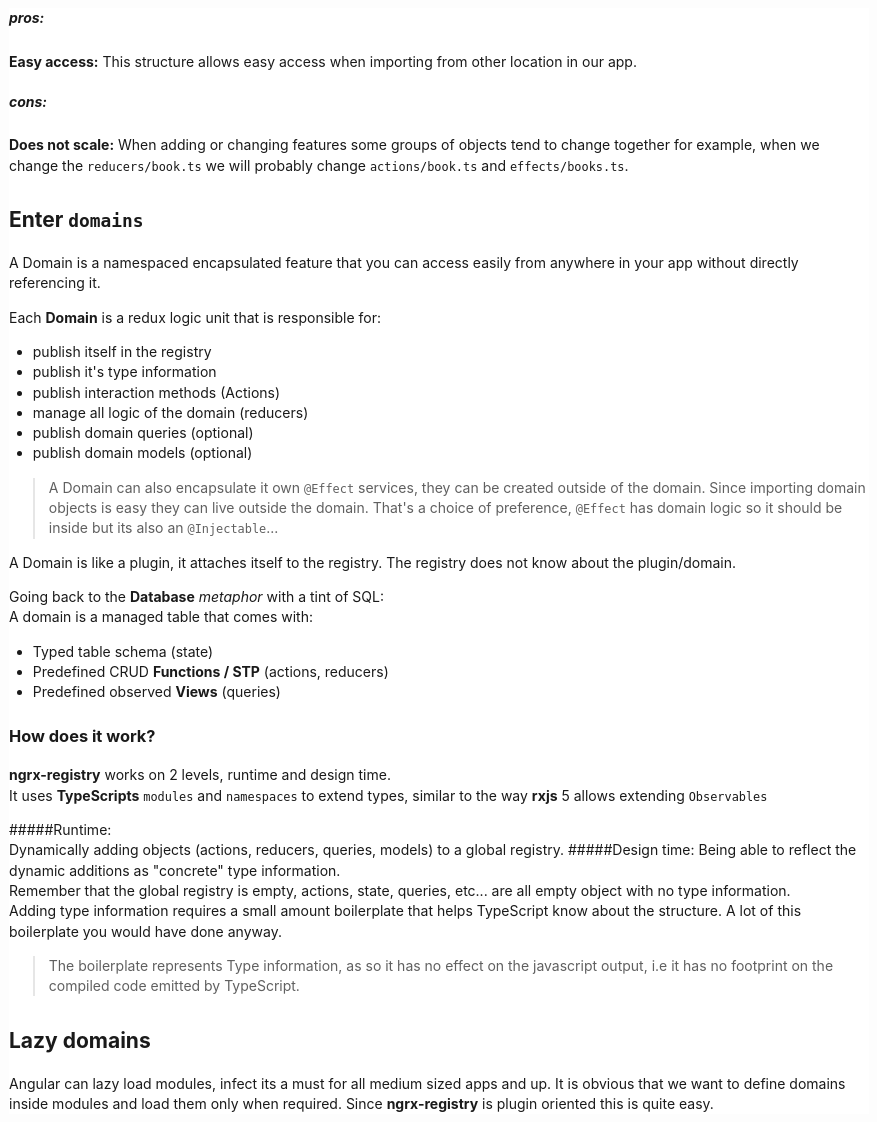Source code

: ##### pros:
**Easy access:** This structure allows easy access when importing from other location in our app.

##### cons:
**Does not scale:** When adding or changing features some groups of objects tend to change together
for example, when we change the `reducers/book.ts` we will probably change `actions/book.ts` and `effects/books.ts`.  

## Enter `domains`
A Domain is a namespaced encapsulated feature that you can access easily from anywhere in your app without directly referencing it.

Each **Domain** is a redux logic unit that is responsible for:
  - publish itself in the registry
  - publish it's type information 
  - publish interaction methods (Actions)
  - manage all logic of the domain (reducers)
  - publish domain queries (optional)
  - publish domain models (optional)

> A Domain can also encapsulate it own `@Effect` services, they can be created outside of the domain.
  Since importing domain objects is easy they can live outside the domain.
  That's a choice of preference, `@Effect` has domain logic so it should be inside but its also an `@Injectable`...
  
A Domain is like a plugin, it attaches itself to the registry. The registry does not know about the plugin/domain.

Going back to the **Database** _metaphor_ with a tint of SQL:  
A domain is a managed table that comes with:  
  - Typed table schema (state)
  - Predefined CRUD **Functions / STP** (actions, reducers)
  - Predefined observed **Views** (queries)

### How does it work?
**ngrx-registry** works on 2 levels, runtime and design time.  
It uses **TypeScripts** `modules` and `namespaces` to extend types, similar to the way **rxjs** 5 allows extending `Observables`

#####Runtime:  
Dynamically adding objects (actions, reducers, queries, models) to a global registry.
#####Design time:
Being able to reflect the dynamic additions as "concrete" type information.  
Remember that the global registry is empty, actions, state, queries, etc... are all empty object with no type information.  
Adding type information requires a small amount boilerplate that helps TypeScript know about the structure.
A lot of this boilerplate you would have done anyway.
> The boilerplate represents Type information, as so it has no effect on the javascript output, i.e
it has no footprint on the compiled code emitted by TypeScript.

## Lazy domains
Angular can lazy load modules, infect its a must for all medium sized apps and up.
It is obvious that we want to define domains inside modules and load them only when required. Since **ngrx-registry** is plugin oriented this is quite easy.
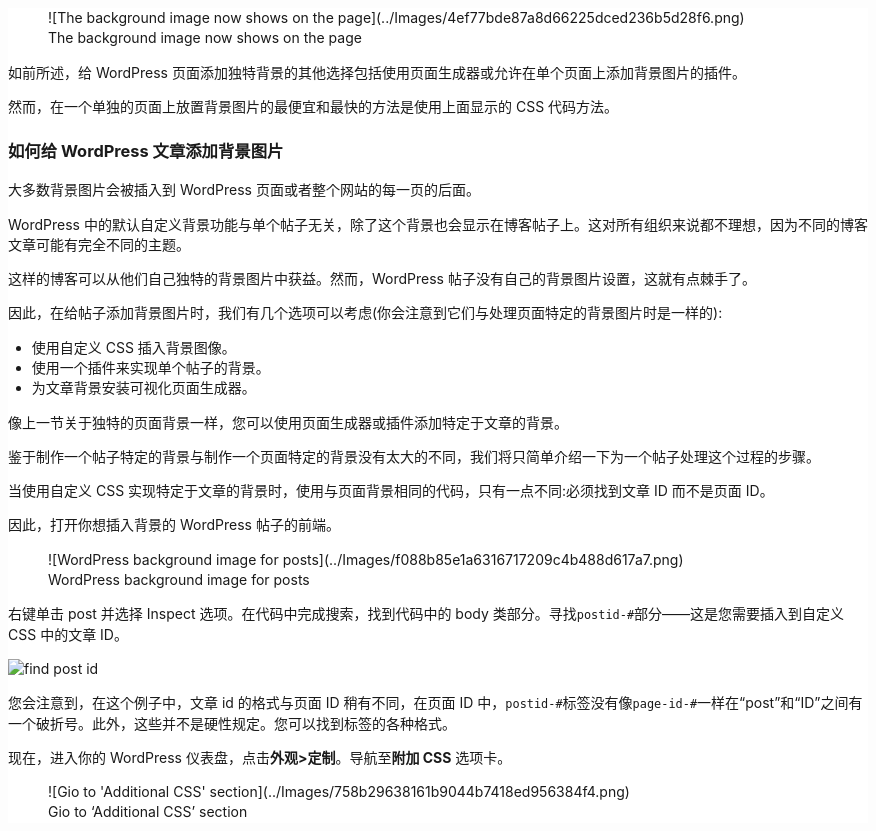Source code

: <figure id="attachment_89225" aria-describedby="caption-attachment-89225" style="width: 1335px" class="wp-caption alignnone">![The background image now shows on the page](../Images/4ef77bde87a8d66225dced236b5d28f6.png)

<figcaption id="caption-attachment-89225" class="wp-caption-text">The background image now shows on the page</figcaption>

</figure>

如前所述，给 WordPress 页面添加独特背景的其他选择包括使用页面生成器或允许在单个页面上添加背景图片的插件。

然而，在一个单独的页面上放置背景图片的最便宜和最快的方法是使用上面显示的 CSS 代码方法。

### 如何给 WordPress 文章添加背景图片

大多数背景图片会被插入到 WordPress 页面或者整个网站的每一页的后面。

WordPress 中的默认自定义背景功能与单个帖子无关，除了这个背景也会显示在博客帖子上。这对所有组织来说都不理想，因为不同的博客文章可能有完全不同的主题。

这样的博客可以从他们自己独特的背景图片中获益。然而，WordPress 帖子没有自己的背景图片设置，这就有点棘手了。

因此，在给帖子添加背景图片时，我们有几个选项可以考虑(你会注意到它们与处理页面特定的背景图片时是一样的):

*   使用自定义 CSS 插入背景图像。
*   使用一个插件来实现单个帖子的背景。
*   为文章背景安装可视化页面生成器。

像上一节关于独特的页面背景一样，您可以使用页面生成器或插件添加特定于文章的背景。

鉴于制作一个帖子特定的背景与制作一个页面特定的背景没有太大的不同，我们将只简单介绍一下为一个帖子处理这个过程的步骤。

当使用自定义 CSS 实现特定于文章的背景时，使用与页面背景相同的代码，只有一点不同:必须找到文章 ID 而不是页面 ID。

因此，打开你想插入背景的 WordPress 帖子的前端。

<figure id="attachment_89281" aria-describedby="caption-attachment-89281" style="width: 1294px" class="wp-caption alignnone">![WordPress background image for posts](../Images/f088b85e1a6316717209c4b488d617a7.png)

<figcaption id="caption-attachment-89281" class="wp-caption-text">WordPress background image for posts</figcaption>

</figure>

右键单击 post 并选择 Inspect 选项。在代码中完成搜索，找到代码中的 body 类部分。寻找`postid-#`部分——这是您需要插入到自定义 CSS 中的文章 ID。

![find post id](../Images/1825d791233b8361e1452f40889f2d0f.png)

您会注意到，在这个例子中，文章 id 的格式与页面 ID 稍有不同，在页面 ID 中，`postid-#`标签没有像`page-id-#`一样在“post”和“ID”之间有一个破折号。此外，这些并不是硬性规定。您可以找到标签的各种格式。

现在，进入你的 WordPress 仪表盘，点击**外观>定制**。导航至**附加 CSS** 选项卡。

<figure id="attachment_89279" aria-describedby="caption-attachment-89279" style="width: 1190px" class="wp-caption alignnone">![Gio to 'Additional CSS' section](../Images/758b29638161b9044b7418ed956384f4.png)

<figcaption id="caption-attachment-89279" class="wp-caption-text">Gio to ‘Additional CSS’ section</figcaption>

</figure>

_WHAT YOU WILL DO_
Pull out every line of the material that contains the string "inside", treating uppercase and lowercase letters as different.

_TASK ANSWER_
  That's a choice of preference, `@Effect` has domain logic so it should be inside but its also an `@Injectable`...
It is obvious that we want to define domains inside modules and load them only when required. Since **ngrx-registry** is plugin oriented this is quite easy.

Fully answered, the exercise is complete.